TASK PROMPT:
Only the lines below, from the one with "(174, 221) = (264, 389): none" through the one with "(374, 298) = (590, 329): brown", are to be written out, exactly.

*** Opening DATA TO PROCESS ***

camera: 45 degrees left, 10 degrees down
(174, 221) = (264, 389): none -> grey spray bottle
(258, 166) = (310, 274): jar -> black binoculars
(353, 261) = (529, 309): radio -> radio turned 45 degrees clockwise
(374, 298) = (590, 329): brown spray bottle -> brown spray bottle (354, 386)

*** Closing DATA TO PROCESS ***
*** Opening DATA TO PROCESS ***

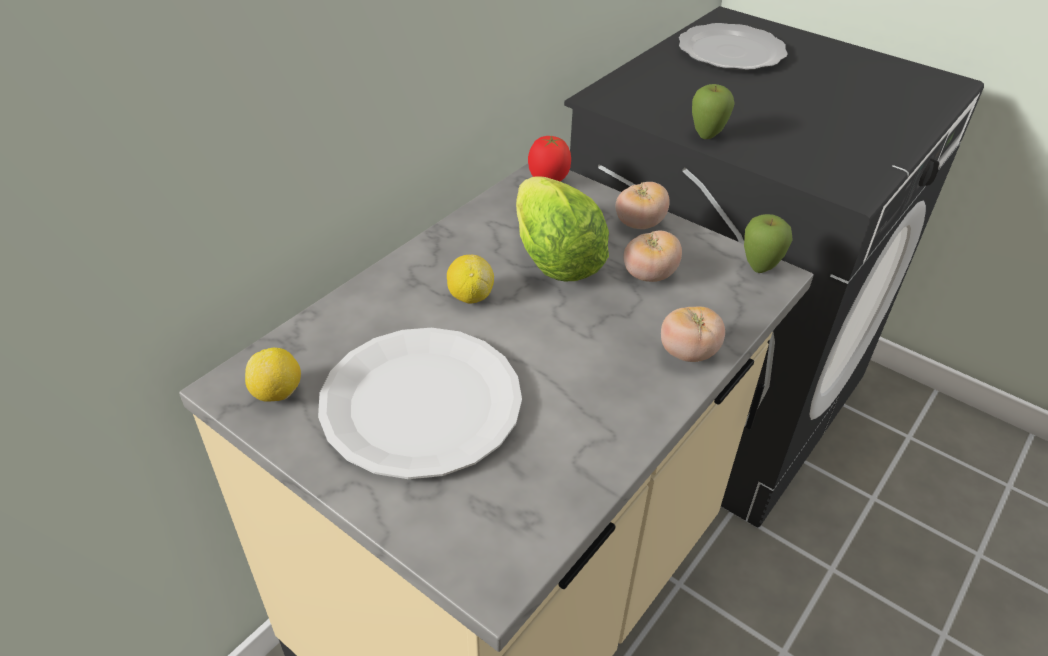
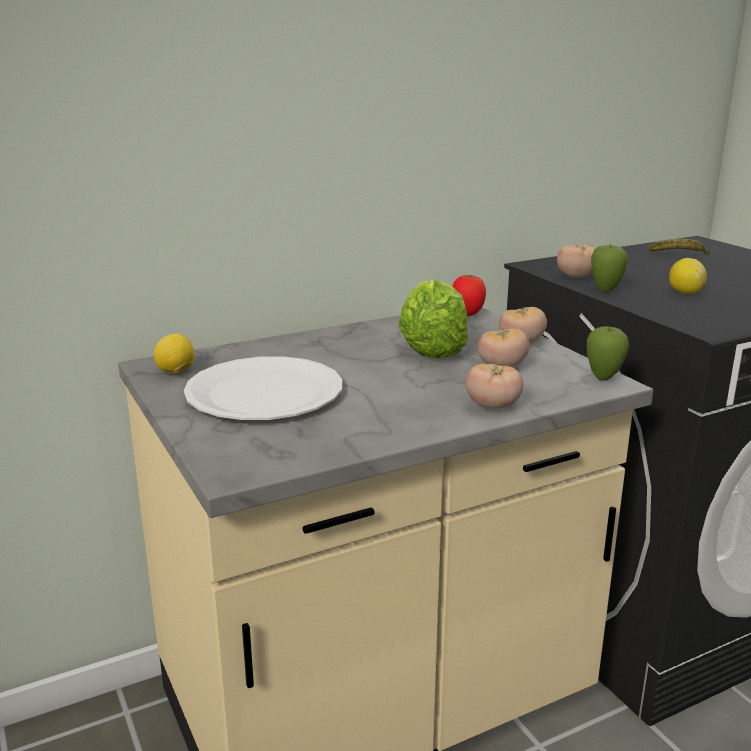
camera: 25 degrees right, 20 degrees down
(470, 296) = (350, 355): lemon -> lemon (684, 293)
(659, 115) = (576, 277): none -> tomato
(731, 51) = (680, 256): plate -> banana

*** Closing DATA TO PROCESS ***

TASK RESULT:
(174, 221) = (264, 389): none -> grey spray bottle
(258, 166) = (310, 274): jar -> black binoculars
(353, 261) = (529, 309): radio -> radio turned 45 degrees clockwise
(374, 298) = (590, 329): brown spray bottle -> brown spray bottle (354, 386)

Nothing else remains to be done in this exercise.